[Exercise objective]: From the records below, output exactly the lines running from the line containing "One nitpick with" through the line containing "To be clear: weird, strange", and no others.

*** Block opens ***

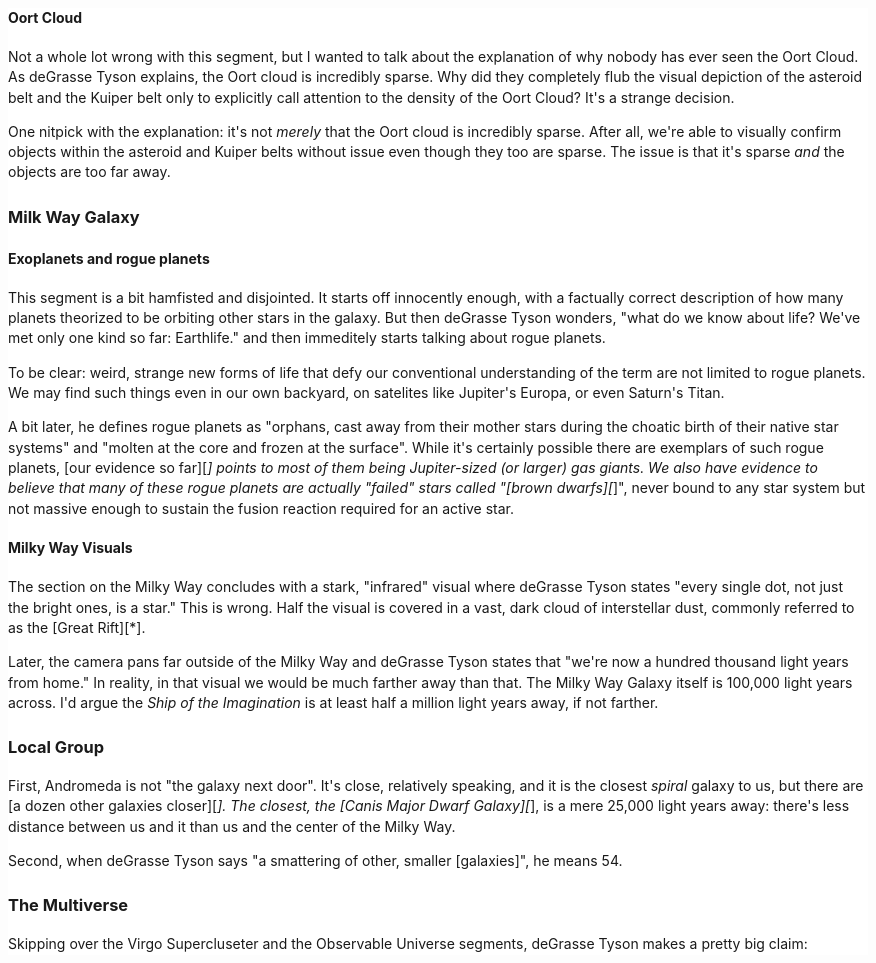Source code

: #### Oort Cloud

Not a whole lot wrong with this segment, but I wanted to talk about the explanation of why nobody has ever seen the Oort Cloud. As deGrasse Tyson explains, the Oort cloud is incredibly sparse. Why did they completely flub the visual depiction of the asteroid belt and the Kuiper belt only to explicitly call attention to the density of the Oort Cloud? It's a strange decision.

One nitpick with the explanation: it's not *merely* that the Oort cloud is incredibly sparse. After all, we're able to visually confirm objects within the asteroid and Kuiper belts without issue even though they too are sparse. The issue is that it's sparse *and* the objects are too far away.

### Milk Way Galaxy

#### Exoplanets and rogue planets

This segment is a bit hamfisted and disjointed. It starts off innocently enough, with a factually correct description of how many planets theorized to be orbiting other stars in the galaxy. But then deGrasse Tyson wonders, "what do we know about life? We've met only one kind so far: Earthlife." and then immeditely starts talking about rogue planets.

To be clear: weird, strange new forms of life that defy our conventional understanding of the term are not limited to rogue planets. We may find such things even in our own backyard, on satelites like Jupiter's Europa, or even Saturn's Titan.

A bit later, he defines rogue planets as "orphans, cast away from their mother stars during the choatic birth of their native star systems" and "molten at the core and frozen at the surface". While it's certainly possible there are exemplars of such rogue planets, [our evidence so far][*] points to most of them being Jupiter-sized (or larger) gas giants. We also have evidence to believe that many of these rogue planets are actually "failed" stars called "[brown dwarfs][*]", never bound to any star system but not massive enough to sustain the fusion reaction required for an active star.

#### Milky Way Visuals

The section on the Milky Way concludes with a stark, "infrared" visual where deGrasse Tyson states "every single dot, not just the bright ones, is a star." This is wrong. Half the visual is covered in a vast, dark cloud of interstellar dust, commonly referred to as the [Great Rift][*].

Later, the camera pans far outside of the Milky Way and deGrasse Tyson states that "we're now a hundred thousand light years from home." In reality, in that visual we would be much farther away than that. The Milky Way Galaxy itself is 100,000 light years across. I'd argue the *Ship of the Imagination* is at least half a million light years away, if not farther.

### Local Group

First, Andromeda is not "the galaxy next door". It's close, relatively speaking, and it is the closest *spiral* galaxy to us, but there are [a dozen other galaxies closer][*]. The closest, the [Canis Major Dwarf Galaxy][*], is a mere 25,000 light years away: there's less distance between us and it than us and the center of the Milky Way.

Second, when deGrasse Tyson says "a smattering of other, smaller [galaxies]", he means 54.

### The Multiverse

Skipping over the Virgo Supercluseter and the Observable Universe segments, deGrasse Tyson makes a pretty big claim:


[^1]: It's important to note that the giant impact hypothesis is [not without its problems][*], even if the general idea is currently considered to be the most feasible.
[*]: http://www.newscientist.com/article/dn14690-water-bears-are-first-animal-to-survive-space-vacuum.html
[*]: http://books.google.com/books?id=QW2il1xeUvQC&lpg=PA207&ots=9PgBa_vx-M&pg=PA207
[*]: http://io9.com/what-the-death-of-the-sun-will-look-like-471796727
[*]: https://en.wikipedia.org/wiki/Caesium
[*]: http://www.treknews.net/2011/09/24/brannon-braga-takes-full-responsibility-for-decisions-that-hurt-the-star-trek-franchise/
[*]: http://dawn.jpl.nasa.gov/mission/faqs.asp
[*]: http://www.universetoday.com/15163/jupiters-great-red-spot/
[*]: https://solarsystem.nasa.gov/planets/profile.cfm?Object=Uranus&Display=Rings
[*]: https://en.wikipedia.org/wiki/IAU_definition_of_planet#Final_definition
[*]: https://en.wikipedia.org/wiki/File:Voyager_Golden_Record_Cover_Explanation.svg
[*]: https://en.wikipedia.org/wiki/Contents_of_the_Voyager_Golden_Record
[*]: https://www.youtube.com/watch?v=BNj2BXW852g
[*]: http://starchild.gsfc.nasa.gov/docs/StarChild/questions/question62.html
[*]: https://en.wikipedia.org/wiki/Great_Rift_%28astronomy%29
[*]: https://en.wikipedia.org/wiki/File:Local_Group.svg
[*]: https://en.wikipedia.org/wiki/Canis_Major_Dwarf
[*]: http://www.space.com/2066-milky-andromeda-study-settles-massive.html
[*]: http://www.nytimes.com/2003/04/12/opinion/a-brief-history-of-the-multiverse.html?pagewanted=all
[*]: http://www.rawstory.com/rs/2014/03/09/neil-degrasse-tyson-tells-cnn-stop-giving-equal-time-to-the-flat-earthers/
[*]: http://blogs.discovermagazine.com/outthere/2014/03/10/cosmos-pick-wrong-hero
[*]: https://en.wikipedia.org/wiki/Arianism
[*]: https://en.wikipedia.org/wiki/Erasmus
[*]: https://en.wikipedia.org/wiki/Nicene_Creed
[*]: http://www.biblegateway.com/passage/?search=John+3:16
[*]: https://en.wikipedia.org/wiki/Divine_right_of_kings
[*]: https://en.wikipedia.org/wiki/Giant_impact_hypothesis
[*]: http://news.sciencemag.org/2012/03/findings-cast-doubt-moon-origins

*** Block closes ***
*** Block opens ***

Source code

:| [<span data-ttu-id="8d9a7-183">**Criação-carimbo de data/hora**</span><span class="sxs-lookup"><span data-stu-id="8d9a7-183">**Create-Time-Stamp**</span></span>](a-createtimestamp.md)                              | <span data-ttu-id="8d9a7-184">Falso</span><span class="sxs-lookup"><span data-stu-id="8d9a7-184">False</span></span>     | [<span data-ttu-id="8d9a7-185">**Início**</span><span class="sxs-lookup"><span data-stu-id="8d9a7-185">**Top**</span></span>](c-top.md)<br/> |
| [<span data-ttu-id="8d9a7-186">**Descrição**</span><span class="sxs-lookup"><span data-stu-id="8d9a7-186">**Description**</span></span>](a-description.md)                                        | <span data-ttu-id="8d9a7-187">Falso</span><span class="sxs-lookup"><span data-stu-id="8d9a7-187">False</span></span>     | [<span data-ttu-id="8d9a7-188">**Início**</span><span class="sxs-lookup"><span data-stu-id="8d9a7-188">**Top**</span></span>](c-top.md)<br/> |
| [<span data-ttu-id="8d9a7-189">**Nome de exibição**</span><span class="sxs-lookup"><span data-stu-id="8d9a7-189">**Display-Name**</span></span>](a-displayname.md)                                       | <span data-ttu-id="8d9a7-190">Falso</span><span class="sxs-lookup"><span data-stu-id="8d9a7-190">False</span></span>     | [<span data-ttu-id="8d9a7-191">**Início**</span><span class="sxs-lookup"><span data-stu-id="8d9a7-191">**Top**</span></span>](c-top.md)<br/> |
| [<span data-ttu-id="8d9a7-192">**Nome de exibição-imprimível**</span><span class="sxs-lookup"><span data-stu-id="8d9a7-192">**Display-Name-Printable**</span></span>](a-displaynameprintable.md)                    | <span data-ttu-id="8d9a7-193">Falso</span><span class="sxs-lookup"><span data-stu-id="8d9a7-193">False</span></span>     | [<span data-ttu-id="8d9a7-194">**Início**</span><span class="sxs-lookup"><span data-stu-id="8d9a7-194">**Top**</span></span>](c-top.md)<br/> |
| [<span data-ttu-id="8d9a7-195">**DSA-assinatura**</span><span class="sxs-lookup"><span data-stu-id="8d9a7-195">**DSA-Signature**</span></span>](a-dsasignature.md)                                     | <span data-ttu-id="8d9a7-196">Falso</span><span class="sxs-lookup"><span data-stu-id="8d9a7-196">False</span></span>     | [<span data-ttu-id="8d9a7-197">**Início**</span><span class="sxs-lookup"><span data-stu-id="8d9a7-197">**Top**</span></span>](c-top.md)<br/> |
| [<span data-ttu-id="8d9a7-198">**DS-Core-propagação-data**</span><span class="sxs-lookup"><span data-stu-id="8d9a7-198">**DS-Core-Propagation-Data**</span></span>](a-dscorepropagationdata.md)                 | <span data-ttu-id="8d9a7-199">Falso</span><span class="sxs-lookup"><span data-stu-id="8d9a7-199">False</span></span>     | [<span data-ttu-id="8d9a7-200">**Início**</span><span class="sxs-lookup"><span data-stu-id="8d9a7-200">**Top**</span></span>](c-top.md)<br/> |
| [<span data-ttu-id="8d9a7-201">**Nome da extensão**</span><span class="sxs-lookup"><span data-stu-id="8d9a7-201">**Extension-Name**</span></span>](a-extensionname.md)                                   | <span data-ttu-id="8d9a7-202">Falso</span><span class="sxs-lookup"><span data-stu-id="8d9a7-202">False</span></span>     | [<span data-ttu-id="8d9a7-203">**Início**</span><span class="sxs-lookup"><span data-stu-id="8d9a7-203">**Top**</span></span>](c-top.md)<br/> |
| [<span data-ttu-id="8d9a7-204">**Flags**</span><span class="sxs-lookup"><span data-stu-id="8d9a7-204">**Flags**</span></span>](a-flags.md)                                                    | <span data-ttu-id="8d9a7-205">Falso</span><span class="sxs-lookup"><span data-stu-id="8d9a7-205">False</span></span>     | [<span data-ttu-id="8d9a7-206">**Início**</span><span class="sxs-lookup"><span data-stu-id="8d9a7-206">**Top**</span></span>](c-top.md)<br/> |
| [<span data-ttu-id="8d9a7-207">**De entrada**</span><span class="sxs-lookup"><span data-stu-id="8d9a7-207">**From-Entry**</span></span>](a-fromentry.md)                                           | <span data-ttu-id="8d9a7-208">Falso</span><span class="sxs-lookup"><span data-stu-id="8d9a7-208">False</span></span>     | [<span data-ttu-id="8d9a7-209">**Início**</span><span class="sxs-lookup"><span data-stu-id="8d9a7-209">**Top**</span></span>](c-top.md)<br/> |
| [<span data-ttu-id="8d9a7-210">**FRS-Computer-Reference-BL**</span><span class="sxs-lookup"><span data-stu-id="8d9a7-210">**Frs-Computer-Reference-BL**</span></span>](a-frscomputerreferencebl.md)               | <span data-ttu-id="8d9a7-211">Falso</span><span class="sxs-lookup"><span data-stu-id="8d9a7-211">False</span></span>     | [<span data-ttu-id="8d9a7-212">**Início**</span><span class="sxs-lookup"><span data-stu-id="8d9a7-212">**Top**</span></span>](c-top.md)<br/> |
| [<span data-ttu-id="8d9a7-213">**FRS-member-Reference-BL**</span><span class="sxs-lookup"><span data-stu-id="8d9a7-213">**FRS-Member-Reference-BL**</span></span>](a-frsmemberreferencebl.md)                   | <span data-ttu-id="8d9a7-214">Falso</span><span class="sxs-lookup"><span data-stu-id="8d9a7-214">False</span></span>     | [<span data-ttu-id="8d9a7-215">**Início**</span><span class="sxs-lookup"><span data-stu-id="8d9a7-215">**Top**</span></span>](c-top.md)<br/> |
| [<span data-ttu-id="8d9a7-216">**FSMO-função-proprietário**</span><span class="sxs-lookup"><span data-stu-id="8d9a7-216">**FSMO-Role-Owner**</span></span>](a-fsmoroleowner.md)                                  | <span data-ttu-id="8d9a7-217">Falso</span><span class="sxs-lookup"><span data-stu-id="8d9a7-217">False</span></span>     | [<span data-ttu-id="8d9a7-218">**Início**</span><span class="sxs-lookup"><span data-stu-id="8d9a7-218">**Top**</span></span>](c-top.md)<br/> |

*** Block closes ***

[Response for this exercise]:
One nitpick with the explanation: it's not *merely* that the Oort cloud is incredibly sparse. After all, we're able to visually confirm objects within the asteroid and Kuiper belts without issue even though they too are sparse. The issue is that it's sparse *and* the objects are too far away.

### Milk Way Galaxy

#### Exoplanets and rogue planets

This segment is a bit hamfisted and disjointed. It starts off innocently enough, with a factually correct description of how many planets theorized to be orbiting other stars in the galaxy. But then deGrasse Tyson wonders, "what do we know about life? We've met only one kind so far: Earthlife." and then immeditely starts talking about rogue planets.

To be clear: weird, strange new forms of life that defy our conventional understanding of the term are not limited to rogue planets. We may find such things even in our own backyard, on satelites like Jupiter's Europa, or even Saturn's Titan.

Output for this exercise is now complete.